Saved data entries
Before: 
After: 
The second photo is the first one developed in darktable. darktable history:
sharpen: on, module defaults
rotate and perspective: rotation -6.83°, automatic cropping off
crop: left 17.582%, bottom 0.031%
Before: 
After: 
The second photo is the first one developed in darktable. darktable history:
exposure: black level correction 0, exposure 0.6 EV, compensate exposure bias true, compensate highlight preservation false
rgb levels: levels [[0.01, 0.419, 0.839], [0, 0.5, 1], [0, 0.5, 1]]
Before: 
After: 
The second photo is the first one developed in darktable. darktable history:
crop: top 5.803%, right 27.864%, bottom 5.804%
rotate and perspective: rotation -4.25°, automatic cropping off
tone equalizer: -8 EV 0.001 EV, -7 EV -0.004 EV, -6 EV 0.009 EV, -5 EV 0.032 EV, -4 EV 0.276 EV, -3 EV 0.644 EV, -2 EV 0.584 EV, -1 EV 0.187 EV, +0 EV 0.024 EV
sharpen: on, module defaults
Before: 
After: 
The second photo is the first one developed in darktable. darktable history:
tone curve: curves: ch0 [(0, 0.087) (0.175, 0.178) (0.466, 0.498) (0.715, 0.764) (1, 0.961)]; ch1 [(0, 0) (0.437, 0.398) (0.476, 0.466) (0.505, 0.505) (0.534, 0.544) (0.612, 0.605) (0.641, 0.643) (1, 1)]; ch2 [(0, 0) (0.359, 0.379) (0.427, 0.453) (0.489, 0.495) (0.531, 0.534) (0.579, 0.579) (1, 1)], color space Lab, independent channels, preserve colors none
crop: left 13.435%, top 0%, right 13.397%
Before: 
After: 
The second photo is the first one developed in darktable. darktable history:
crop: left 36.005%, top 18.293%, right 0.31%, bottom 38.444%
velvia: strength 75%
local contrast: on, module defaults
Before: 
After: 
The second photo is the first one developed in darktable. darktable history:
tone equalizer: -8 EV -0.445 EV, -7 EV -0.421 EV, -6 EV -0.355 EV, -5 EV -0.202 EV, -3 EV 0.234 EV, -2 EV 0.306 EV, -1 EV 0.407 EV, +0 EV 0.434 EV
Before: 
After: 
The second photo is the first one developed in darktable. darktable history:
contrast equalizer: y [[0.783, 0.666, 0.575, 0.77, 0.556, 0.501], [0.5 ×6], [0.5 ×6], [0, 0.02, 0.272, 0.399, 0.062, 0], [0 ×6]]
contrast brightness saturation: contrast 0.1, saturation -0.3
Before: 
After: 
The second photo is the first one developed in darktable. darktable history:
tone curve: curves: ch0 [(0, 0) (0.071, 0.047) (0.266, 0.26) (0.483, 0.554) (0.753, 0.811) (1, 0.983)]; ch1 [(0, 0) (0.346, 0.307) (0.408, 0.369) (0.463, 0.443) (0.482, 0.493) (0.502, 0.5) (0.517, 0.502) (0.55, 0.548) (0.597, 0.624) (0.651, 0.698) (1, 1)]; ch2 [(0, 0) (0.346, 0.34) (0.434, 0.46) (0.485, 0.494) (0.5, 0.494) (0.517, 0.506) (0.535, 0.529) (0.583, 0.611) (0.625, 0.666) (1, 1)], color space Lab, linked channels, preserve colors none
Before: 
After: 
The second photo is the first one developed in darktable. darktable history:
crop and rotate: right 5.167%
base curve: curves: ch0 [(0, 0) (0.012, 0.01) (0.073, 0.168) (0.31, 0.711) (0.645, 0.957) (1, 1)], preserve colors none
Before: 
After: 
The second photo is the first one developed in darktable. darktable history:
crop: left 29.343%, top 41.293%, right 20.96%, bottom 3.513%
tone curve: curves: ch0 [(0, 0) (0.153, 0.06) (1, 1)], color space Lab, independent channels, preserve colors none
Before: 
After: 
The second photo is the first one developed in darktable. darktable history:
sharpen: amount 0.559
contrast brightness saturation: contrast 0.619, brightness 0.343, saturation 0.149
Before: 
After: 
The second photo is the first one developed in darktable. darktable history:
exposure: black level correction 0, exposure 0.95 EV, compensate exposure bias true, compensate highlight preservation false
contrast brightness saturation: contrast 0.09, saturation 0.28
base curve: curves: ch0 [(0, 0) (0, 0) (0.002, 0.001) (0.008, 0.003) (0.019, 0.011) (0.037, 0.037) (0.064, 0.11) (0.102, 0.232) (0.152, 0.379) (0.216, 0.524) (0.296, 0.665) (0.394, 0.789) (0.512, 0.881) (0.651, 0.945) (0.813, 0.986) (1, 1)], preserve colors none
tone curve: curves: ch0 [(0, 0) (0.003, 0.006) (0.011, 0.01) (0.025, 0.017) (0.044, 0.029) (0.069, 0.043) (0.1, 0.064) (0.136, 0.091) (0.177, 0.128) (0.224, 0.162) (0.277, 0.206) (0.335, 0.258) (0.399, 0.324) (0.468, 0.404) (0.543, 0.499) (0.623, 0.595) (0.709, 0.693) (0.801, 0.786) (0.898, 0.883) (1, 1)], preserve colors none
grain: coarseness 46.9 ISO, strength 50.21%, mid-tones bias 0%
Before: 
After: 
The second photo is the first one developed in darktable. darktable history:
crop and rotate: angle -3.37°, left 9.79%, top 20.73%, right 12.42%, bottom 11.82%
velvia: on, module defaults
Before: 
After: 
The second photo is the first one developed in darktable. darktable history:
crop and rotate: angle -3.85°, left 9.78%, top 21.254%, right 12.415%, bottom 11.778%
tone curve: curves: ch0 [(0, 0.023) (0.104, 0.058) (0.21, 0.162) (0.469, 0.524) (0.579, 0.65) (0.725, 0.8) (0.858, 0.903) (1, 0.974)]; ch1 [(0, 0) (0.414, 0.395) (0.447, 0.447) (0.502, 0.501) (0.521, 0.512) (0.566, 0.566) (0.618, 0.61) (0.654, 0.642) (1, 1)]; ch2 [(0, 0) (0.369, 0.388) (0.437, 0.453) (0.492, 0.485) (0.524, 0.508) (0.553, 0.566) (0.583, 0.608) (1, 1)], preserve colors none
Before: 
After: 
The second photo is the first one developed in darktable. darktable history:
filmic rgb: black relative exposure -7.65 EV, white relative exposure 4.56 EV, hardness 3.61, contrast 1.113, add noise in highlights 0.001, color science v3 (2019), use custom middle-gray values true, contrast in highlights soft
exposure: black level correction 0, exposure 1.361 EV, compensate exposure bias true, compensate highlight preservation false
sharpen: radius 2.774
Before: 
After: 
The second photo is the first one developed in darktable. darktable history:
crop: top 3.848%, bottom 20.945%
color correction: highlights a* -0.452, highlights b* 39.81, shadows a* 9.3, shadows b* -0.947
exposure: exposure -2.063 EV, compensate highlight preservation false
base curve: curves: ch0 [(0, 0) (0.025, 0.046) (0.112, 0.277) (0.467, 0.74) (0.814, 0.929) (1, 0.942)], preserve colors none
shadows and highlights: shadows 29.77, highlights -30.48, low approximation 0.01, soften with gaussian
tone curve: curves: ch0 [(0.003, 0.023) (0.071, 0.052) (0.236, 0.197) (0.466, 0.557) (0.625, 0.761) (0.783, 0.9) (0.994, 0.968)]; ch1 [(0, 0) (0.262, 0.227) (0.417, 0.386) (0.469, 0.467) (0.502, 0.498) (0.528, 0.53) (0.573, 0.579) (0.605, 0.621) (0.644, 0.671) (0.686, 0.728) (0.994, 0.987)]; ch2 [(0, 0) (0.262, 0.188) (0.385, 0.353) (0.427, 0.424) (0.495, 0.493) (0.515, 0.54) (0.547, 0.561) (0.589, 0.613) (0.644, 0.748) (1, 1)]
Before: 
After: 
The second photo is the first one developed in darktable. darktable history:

**EXERCISE DETAILS:** Set down the listing above verbatim, from its first line through the line containing "crop: left 17.582%, bottom 0.031%", both ends included.

**SOLUTION TO THIS PROBLEM:**
Before: 
After: 
The second photo is the first one developed in darktable. darktable history:
sharpen: on, module defaults
rotate and perspective: rotation -6.83°, automatic cropping off
crop: left 17.582%, bottom 0.031%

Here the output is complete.